- [Source document]
All patches in series Reviewed-by: Ewan D. Milne 




Re: [PATCH v4 1/6] mpt3sas: Introduce mpt3sas_base_pci_device_is_available

2018-09-27 Thread Lukas Wunner
On Thu, Sep 27, 2018 at 01:47:46PM -0500, Bjorn Helgaas wrote:
>   mpt3sas_wait_for_commands_to_complete(...)
>   {
> ...
>  +  if (!mpt3sas_base_pci_device_is_available(ioc))
>  +return;
> 
> # In the definitive case, we returned above.  If we get here, we
> # think the device *might* be present.  The readl() inside
> # mpt3sas_base_get_iocstate() might fail (returning ~0 data).
> # It happens that (~0 & MPI2_IOC_STATE_MASK) != MPI2_IOC_STATE_OPERATIONAL
> # so we will return below if the device was removed after the
> # check above.
> 
> ioc_state = mpt3sas_base_get_iocstate(ioc, 0);
> if ((ioc_state & MPI2_IOC_STATE_MASK) != MPI2_IOC_STATE_OPERATIONAL)
>   return;
> ...
> 
> 
> I think this code is unreasonably complicated.  The multiple layers
> and negations make it very difficult to figure out what's definitive.

(Quiz items based on charts)
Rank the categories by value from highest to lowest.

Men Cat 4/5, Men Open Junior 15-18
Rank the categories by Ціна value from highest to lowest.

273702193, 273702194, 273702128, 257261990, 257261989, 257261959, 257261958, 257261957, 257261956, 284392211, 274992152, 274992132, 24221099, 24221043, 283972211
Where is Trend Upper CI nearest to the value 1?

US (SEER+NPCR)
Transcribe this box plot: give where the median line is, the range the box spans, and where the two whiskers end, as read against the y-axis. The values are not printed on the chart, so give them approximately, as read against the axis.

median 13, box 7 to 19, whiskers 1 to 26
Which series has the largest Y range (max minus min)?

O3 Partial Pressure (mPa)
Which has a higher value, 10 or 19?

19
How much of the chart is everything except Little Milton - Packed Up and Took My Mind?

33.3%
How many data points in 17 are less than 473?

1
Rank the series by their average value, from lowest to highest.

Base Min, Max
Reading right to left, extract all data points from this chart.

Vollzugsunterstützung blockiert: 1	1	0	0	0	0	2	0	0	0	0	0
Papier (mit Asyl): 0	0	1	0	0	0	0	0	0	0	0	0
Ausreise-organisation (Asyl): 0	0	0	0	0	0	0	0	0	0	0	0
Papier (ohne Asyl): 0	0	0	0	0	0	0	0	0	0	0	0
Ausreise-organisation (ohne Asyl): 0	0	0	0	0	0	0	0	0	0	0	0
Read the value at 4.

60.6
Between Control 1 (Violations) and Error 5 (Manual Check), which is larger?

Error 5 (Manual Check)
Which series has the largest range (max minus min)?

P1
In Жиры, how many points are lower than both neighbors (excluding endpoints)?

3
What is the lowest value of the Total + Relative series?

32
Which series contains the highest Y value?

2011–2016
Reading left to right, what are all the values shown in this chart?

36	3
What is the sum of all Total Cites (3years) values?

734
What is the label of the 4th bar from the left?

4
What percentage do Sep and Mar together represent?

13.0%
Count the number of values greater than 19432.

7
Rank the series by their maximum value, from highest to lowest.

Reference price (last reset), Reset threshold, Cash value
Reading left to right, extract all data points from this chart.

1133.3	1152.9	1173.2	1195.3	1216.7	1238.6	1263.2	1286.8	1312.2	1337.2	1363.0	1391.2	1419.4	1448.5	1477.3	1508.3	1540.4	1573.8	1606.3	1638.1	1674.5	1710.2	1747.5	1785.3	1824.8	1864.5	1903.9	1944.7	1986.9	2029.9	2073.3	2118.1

- [Work task 1] Summarize the mpt3sas patch discussion in two sentences.
- [Work task 2] Proceed with the mpt3sas patch discussion from the point where it stops.
The listing is separate material with no connection to the mpt3sas patch discussion.

- [Answer space 1] In a 2018-09-27 reply about an mpt3sas patch, Lukas Wunner quotes Bjorn Helgaas, who walks through code that returns early when mpt3sas_base_pci_device_is_available() reports the device is not available. Otherwise the code relies on the IOC state check to return if a failed readl() yields ~0 data, and Helgaas calls this unreasonably complicated because its multiple layers and negations make it very difficult to figure out what's definitive.

- [Answer space 2]
I agree there's room for improvement.


> I'm not sure how mpt3sas benefits from adding
> mpt3sas_base_pci_device_is_available() here, other than the fact that
> it avoids an MMIO read to the device in most cases.  I think it would
> be simpler and better to make mpt3sas_base_get_iocstate() smarter
> about handling ~0 values from the readl().

Avoiding an MMIO read when it's known to run into a Completion Timeout
buys about 17 ms.  If the function is executed many times (I don't know
if that's the case here, I'm referring to the general case), or if bailing
out of it early avoids significant amounts of further I/O, then checking
for disconnectedness makes sense.

The 17 ms number is from this talk:
https://www.youtube.com/watch?v=GJ6B0xzgvlM&t=832

It's the typical Completion Timeout on an Intel chip, but it can be up to
50 ms in the default setting or up to 64 s if so configured in the Device
Control 2 register (PCIe r4.0 sec 7.8.16).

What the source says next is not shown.